Yauck v. W. Town Bank & Trust – 3/20/2025
The Arizona Court of Appeals, Division One holds that the superior court’s award of a writ of attachment, writ of garnishment, and prejudgment discovery into assets was erroneous under the circumstances.
A bank and trust (the “Bank”) lent money to a limited liability company (the “Company”) pursuant to a loan agreement. The founders and majority shareholders of the Company (the “Shareholders”) separately executed guaranty agreements guaranteeing to repay the amounts due to the Bank under the loan agreement. The Company later filed for bankruptcy. The Bank sued the Shareholders in superior court, seeking to recover all sums due under the loan agreement. The Bank filed an application seeking the provisional remedies of attachment and prejudgment garnishment and requested leave to conduct discovery into the Shareholders’ assets (the “Application”). The superior court held a hearing and granted the Application, finding the Bank entitled to the provisional remedies of attachment and non-earnings garnishment upon posting a bond, and granting the Bank leave to conduct discovery into the Shareholders’ assets. The Shareholders sought relief from the ruling by special action.

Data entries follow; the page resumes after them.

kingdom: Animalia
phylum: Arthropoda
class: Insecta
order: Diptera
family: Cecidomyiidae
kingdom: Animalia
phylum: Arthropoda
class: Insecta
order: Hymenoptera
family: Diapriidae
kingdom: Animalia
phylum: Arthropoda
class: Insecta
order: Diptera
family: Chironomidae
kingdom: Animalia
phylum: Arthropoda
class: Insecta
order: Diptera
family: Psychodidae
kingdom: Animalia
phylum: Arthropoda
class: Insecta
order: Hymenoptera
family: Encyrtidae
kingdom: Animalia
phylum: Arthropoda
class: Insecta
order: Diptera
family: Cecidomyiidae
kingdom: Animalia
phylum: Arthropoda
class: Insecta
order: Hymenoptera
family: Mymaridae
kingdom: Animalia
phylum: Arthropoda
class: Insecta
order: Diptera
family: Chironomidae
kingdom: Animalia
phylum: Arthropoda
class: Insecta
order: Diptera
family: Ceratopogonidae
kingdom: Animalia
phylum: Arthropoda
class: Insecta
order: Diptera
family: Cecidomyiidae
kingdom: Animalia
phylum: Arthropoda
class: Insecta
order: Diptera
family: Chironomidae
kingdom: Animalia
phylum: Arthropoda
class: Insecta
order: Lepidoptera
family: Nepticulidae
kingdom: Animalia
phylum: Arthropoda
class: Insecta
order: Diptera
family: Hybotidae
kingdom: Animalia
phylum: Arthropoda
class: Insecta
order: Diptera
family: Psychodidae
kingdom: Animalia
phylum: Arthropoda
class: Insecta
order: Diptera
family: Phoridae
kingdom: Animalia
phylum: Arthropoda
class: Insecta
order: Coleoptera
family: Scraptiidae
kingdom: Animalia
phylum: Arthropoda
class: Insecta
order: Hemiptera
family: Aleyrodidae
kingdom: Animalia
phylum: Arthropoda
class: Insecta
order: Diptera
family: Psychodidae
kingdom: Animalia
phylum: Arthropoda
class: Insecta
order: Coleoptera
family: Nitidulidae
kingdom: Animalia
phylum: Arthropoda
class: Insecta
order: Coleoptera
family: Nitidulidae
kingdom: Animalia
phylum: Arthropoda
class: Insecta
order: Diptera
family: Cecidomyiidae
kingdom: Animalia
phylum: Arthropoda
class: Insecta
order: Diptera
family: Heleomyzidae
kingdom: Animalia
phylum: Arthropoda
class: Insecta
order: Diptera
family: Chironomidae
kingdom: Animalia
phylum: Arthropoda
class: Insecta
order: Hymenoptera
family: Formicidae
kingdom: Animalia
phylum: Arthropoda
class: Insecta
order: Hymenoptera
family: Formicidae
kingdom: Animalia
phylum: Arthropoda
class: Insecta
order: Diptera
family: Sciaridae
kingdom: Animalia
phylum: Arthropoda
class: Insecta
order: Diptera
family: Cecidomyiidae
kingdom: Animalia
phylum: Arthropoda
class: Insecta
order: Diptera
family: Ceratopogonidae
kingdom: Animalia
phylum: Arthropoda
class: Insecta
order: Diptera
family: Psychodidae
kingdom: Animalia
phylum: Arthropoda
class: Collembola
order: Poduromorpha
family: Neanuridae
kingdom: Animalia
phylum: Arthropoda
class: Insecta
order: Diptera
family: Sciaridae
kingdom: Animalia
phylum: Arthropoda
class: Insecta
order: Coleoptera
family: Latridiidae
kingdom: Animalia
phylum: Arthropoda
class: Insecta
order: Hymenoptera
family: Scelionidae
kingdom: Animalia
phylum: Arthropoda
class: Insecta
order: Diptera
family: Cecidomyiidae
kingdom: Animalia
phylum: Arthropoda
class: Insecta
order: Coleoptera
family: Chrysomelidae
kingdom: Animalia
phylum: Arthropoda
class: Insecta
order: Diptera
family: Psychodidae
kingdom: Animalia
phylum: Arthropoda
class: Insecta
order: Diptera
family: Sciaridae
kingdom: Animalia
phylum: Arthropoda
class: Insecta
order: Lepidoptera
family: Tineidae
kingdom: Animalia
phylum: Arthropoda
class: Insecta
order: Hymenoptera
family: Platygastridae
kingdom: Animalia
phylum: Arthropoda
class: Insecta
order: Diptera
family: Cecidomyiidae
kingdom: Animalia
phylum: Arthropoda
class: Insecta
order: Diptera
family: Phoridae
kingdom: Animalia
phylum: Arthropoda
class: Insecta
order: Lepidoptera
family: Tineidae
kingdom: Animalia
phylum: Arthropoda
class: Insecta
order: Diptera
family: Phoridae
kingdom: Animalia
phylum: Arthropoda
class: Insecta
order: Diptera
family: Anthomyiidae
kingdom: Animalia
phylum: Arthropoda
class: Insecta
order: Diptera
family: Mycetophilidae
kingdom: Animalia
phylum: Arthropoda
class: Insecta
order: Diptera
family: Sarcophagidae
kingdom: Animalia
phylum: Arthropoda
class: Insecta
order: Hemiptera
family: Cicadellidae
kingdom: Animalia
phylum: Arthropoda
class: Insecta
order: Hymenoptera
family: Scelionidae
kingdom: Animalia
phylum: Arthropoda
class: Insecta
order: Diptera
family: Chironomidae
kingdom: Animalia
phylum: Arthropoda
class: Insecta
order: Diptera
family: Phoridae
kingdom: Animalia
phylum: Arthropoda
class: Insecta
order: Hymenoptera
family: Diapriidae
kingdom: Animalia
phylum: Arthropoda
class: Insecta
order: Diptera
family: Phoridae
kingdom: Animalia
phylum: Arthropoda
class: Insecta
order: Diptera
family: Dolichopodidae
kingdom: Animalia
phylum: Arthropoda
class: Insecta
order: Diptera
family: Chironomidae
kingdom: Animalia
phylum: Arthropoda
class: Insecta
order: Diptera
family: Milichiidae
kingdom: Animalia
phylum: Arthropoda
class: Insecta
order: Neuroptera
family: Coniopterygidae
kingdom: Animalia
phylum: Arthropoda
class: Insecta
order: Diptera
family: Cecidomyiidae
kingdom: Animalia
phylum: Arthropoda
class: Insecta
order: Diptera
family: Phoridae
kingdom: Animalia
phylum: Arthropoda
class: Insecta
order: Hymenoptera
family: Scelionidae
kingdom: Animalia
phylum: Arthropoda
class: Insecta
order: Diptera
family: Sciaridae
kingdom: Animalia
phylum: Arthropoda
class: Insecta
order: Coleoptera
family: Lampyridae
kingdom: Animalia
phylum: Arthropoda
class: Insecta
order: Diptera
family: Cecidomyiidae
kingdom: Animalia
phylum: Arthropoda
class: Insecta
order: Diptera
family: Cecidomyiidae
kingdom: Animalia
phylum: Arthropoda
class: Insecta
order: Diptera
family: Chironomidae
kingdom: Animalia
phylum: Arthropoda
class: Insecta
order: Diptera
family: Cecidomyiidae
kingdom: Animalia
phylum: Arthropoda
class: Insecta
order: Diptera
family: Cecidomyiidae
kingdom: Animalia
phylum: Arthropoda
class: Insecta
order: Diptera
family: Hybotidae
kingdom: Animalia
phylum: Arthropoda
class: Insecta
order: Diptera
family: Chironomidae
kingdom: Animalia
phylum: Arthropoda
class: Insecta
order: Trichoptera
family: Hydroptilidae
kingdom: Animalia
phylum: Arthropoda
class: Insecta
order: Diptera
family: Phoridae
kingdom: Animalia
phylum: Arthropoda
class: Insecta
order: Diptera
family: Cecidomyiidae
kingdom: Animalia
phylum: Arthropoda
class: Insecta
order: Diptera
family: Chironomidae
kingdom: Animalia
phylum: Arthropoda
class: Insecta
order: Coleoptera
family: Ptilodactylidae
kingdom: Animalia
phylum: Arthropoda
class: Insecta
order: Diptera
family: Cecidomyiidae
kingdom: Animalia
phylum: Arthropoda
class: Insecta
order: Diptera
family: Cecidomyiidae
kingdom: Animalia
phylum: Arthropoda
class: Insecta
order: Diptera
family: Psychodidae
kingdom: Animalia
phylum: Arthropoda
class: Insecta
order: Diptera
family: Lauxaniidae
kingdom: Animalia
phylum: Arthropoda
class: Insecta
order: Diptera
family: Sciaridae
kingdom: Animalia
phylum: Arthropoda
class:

The Arizona Court of Appeals accepted special action jurisdiction, noting the freezing of the Shareholders’ assets posed a risk of irreparable harm to the Shareholders. The Court explained that the requirement to post a bond is an imperfect safeguard against loss in the event of an erroneous grant of prejudgment writs, citing examples of damages that could not be undone, such as clouded title or tainted credit rating. The Court then turned to the parties’ arguments.
The Court rejected the Shareholders’ argument that the Bank’s claim against the Company in its bankruptcy proceeding precluded the Bank from simultaneously seeking relief from the Shareholders. The Court also held that, although an application for provisional remedies must be supported by affidavit, the failure to file the affidavit and application contemporaneously, though a procedural misstep, does not require that the application be denied.
The Court then held that the superior court’s grant of a writ of attachment, writ of garnishment, and leave to conduct discovery into the Shareholders’ asserts was improper and vacated the superior court’s orders.
Turning first to the request for a writ of attachment, the Court held that such a request pursuant to A.R.S. § 12-2403 may not be granted unless (1) the party seeking the remedy strictly complies with the statutory requirements to obtain the provisional remedy; (2) the party files and serves an application and notice; and (3) the party against whom the provisional remedy is sought has been afforded an opportunity for a hearing. The Court explained that the Bank failed to satisfy the first requirement under § 12-2403 by neglecting to provide an affidavit showing statutory grounds for issuance of the writ, as required by A.R.S. § 12-1522. Rather, the affidavit offered nothing more than conclusions lacking personal knowledge and failed to show any of the requirements for attachment. The Court also rejected the Bank’s argument that the superior court’s hearing under the third prong cured any deficiency under the first prong, noting that strict statutory compliance and the opportunity for a hearing are distinct elements under A.R.S. § 12-2403 that must each be met.
Next, the Court held that an entitlement to the provisional remedy of garnishment requires satisfaction of A.R.S. § 12-1572, which mandates that an application contain a statement that the applicant has good reason to believe that the garnishee holds nonexempt personal property belonging to the judgment debtor. The Court found that, because the Bank’s submission lacked such a statement, the superior court’s award of the provisional remedy of garnishment was unsupported.
Finally, the Court held that the award of prejudgment discovery into the Shareholder’s assets was also erroneous, declaring the mere fact that a party has been granted a provisional remedy, without more, does not entitle the party to conduct discovery into its adversary’s assets or financial condition. While the Court explained that such discovery might be appropriate where (1) the adversary’s assets are relevant to any claim or defense or (2) evidence suggests the adversary is concealing or disposing of assets to thwart collection on a future judgment, the Bank made no showing in support of either exception.
Judge Kiley authored the opinion, in which Judges Brown and Williams joined.